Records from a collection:
· · · · · · ·

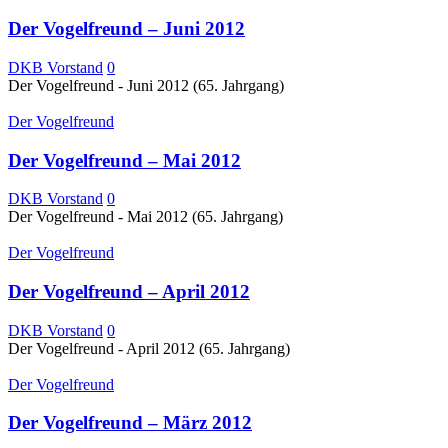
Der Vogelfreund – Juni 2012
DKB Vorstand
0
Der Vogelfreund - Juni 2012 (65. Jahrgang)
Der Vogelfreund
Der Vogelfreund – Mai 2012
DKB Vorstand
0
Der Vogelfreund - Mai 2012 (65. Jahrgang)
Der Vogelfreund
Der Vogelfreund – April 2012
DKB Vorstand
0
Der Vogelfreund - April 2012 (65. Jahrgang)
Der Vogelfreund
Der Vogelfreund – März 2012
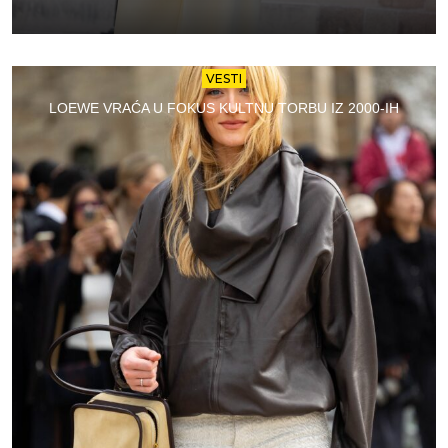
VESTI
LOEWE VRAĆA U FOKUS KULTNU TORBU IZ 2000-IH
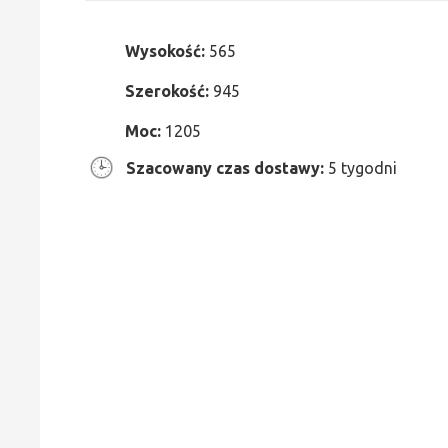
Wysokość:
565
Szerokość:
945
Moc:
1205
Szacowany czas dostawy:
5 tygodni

· · · · · · ·

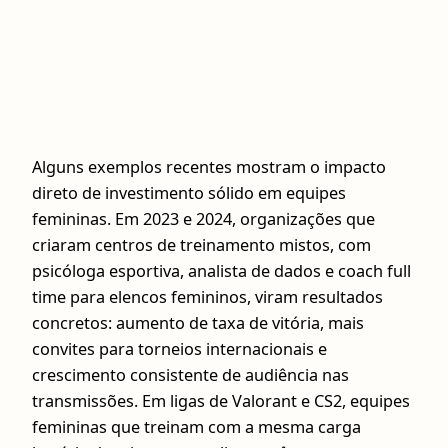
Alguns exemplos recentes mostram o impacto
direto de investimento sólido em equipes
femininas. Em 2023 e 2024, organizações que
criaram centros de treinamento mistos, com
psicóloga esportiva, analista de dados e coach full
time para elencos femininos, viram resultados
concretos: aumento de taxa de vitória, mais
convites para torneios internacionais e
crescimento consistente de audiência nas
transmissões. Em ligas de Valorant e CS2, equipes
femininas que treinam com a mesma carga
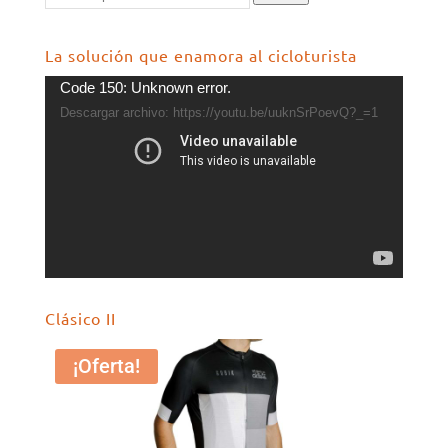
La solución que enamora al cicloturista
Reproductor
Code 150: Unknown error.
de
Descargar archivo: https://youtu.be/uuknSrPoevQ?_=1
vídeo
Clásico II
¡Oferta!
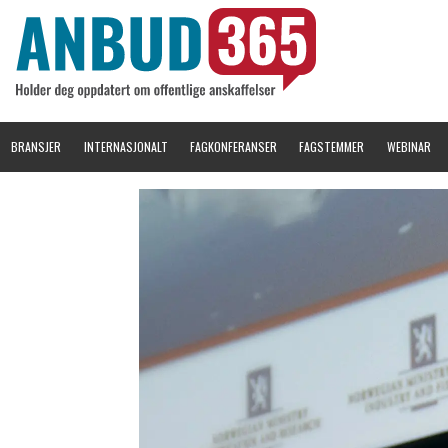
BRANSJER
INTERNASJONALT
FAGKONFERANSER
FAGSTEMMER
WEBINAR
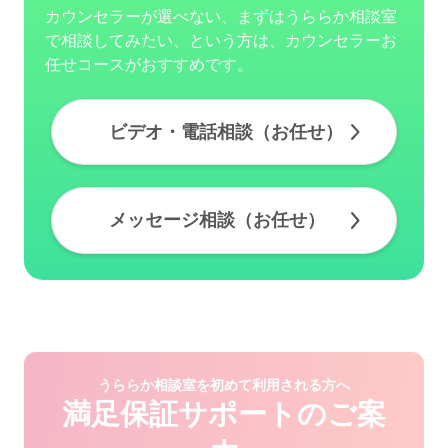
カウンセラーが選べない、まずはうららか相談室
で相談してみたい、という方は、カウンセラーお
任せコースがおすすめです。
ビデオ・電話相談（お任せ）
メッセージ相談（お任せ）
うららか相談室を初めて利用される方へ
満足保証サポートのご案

· · · · · · ·

Render everything from the line containing "Der Vogelfreund – Juni 2012" down to the line containing "LOEWE VRAĆA U FOKUS KULTNU TORBU IZ 2000-IH", both included, as a numbered list of lines. Skip any blank lines and the pictures.

1. Der Vogelfreund – Juni 2012
2. DKB Vorstand
3. 0
4. Der Vogelfreund - Juni 2012 (65. Jahrgang)
5. Der Vogelfreund
6. Der Vogelfreund – Mai 2012
7. DKB Vorstand
8. 0
9. Der Vogelfreund - Mai 2012 (65. Jahrgang)
10. Der Vogelfreund
11. Der Vogelfreund – April 2012
12. DKB Vorstand
13. 0
14. Der Vogelfreund - April 2012 (65. Jahrgang)
15. Der Vogelfreund
16. Der Vogelfreund – März 2012
17. VESTI
18. LOEWE VRAĆA U FOKUS KULTNU TORBU IZ 2000-IH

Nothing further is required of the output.